§ **TASK REQUIREMENTS**
Please return the lines, both ends included, that run from the one containing "模较 2025 年初增长约 589%，加密银行卡交易额持续攀" to the last line of the data below, exactly and alone.

━━━━━ LISTED ENTRIES

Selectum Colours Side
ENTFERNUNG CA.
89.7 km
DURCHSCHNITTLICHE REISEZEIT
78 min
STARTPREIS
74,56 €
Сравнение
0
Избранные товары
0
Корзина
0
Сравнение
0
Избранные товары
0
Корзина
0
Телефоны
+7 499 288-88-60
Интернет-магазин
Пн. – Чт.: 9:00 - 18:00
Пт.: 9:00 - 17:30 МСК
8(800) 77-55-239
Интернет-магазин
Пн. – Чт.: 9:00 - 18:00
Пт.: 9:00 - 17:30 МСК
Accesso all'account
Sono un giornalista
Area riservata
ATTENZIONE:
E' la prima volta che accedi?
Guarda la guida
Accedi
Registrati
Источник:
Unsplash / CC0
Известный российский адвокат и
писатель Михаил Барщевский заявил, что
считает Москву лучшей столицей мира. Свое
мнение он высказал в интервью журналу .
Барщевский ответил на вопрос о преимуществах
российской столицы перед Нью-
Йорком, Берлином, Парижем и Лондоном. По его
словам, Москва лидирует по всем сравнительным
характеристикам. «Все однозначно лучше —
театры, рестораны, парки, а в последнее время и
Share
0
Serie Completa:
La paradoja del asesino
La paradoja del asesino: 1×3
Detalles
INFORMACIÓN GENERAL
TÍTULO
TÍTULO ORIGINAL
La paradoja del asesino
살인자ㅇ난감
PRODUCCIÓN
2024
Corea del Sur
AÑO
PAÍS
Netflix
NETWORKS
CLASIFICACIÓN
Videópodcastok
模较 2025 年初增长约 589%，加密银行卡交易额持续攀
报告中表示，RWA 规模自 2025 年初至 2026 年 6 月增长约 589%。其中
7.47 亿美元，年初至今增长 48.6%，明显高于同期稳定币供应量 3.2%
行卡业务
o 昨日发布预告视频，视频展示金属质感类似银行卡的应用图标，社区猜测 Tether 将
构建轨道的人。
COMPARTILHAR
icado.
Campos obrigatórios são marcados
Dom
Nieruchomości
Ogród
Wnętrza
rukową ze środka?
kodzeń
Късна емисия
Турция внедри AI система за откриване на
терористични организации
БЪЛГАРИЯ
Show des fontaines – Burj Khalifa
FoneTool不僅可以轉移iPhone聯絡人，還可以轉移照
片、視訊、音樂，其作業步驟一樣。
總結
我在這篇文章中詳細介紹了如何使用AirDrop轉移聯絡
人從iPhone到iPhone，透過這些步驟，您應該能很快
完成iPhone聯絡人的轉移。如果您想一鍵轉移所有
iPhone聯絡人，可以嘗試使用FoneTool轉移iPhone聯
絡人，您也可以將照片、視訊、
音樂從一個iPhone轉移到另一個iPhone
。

━━━━━━━━━━

§ **TASK SOLUTION**
模较 2025 年初增长约 589%，加密银行卡交易额持续攀
报告中表示，RWA 规模自 2025 年初至 2026 年 6 月增长约 589%。其中
7.47 亿美元，年初至今增长 48.6%，明显高于同期稳定币供应量 3.2%
行卡业务
o 昨日发布预告视频，视频展示金属质感类似银行卡的应用图标，社区猜测 Tether 将
构建轨道的人。
COMPARTILHAR
icado.
Campos obrigatórios são marcados
Dom
Nieruchomości
Ogród
Wnętrza
rukową ze środka?
kodzeń
Късна емисия
Турция внедри AI система за откриване на
терористични организации
БЪЛГАРИЯ
Show des fontaines – Burj Khalifa
FoneTool不僅可以轉移iPhone聯絡人，還可以轉移照
片、視訊、音樂，其作業步驟一樣。
總結
我在這篇文章中詳細介紹了如何使用AirDrop轉移聯絡
人從iPhone到iPhone，透過這些步驟，您應該能很快
完成iPhone聯絡人的轉移。如果您想一鍵轉移所有
iPhone聯絡人，可以嘗試使用FoneTool轉移iPhone聯
絡人，您也可以將照片、視訊、
音樂從一個iPhone轉移到另一個iPhone
。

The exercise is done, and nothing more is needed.